As a director, Eggers’ films have a unique presentation style. In “The Northman,” he skillfully blends realistic Viking brutality with spirituality. The film’s final sequence demonstrates the importance of one’s inner spirit. Eggers also takes time to make viewers experience these spiritual moments. He does so by creating images that are deeply evocative.
The director also explains the challenges of working on a film like “The Social Network” in post-production. While he had to balance the demands of both his studio and financiers, he also had to respond to criticism of his work as a huge movie prepares to go to theaters. As a director, this conflict must be handled with patience and professionalism, but he emphasizes the positive outcome.

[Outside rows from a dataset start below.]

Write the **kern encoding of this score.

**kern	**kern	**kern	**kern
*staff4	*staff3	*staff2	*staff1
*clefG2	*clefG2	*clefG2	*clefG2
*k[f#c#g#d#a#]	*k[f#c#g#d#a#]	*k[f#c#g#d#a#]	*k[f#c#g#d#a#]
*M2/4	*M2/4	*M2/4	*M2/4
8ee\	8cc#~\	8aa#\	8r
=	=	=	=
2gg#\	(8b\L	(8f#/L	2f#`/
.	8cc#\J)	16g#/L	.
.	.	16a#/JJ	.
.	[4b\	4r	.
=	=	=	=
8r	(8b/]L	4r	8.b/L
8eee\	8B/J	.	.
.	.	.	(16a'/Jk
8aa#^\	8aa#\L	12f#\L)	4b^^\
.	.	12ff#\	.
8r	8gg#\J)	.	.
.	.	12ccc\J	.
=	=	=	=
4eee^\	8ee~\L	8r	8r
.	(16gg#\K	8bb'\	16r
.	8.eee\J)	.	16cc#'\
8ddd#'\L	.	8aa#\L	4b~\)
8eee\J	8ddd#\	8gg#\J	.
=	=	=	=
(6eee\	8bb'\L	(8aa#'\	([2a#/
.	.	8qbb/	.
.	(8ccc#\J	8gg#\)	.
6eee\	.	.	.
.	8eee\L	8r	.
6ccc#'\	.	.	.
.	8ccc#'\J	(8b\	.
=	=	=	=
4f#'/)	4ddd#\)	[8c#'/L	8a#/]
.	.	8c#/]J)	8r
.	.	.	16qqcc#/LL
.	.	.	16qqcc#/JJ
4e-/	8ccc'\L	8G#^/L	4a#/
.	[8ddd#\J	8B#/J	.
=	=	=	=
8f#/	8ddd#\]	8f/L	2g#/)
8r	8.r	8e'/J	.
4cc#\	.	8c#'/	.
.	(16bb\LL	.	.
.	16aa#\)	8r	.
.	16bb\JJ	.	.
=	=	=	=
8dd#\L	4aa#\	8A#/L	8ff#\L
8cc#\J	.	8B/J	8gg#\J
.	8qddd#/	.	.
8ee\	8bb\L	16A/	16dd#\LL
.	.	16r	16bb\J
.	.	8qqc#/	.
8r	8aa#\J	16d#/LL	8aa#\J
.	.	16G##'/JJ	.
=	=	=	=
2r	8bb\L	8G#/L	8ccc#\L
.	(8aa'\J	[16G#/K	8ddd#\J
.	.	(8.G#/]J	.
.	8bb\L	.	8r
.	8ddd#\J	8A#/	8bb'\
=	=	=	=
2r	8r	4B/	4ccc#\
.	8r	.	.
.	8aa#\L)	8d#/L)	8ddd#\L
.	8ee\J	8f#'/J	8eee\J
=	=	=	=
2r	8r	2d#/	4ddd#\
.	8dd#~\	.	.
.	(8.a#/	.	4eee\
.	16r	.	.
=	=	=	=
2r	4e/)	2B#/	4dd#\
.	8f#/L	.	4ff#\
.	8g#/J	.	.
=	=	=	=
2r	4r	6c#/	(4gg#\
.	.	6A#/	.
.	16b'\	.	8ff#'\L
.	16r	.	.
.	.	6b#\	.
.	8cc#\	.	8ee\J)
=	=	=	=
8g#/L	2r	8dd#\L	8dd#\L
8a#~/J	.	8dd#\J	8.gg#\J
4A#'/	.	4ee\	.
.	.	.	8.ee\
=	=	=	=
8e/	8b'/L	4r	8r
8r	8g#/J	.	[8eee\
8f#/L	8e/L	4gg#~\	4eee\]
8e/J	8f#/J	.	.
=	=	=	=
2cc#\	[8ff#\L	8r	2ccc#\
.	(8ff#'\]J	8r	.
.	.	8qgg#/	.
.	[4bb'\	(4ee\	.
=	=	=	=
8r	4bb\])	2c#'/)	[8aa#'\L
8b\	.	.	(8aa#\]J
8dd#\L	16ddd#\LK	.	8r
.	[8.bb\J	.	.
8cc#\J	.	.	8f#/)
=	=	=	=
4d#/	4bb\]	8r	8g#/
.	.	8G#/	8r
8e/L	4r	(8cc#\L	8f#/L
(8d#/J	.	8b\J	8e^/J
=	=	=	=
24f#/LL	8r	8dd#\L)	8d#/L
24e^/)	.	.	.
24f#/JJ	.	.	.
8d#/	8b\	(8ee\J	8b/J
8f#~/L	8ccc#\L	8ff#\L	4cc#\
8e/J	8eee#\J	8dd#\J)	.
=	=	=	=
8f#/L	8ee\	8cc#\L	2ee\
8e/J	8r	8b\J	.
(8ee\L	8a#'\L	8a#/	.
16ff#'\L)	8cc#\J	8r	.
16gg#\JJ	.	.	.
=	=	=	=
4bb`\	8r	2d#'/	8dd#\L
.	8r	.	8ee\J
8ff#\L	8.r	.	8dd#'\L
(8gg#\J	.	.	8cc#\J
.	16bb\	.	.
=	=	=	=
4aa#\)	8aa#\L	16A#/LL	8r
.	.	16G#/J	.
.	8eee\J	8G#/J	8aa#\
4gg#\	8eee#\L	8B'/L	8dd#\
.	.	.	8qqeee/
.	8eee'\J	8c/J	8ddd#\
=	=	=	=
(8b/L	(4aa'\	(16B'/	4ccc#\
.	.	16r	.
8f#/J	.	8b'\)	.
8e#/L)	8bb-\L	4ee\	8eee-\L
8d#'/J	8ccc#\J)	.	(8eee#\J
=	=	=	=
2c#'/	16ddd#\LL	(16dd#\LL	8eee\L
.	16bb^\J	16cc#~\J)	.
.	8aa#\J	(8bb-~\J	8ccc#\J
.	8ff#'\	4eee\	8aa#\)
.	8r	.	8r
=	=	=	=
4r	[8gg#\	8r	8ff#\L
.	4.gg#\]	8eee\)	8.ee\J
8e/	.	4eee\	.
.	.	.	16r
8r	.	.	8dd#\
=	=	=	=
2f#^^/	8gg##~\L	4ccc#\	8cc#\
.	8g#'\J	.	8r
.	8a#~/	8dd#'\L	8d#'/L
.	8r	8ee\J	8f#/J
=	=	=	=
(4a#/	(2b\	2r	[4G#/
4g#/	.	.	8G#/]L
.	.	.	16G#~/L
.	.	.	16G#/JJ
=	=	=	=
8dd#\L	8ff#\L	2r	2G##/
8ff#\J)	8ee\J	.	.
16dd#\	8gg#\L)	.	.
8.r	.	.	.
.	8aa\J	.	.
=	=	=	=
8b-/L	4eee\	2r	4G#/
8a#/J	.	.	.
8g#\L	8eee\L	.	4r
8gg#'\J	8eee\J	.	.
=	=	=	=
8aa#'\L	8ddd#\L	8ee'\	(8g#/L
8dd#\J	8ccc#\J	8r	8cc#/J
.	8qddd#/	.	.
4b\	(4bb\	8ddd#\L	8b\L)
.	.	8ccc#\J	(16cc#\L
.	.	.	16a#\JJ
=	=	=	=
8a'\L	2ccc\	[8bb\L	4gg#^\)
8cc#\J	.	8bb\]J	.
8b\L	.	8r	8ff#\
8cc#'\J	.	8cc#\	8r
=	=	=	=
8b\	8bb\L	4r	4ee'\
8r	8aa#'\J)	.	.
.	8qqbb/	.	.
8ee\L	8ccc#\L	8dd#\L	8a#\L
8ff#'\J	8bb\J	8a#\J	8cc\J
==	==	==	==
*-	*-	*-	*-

The Northman is another example of Eggers’ sly humor. Eggers makes a name for himself with atmospheric indie horror flicks such as The Witch and The Lighthouse. In addition to making the film, Eggers spent over $100 million on a Viking epic. In the process, he has managed to preserve the animalistic nature of the Vikings, which is an underrated trait in today’s society.
In a recent interview, Eggers spoke about his horror past and compared the sinister character of Northman to Boris Karloff’s character in a Universal Monster film. Certainly, there’s a lingering horror legacy in this film, but it’s a good thing Eggers is a writer who can bring such an atmosphere to comic book movies.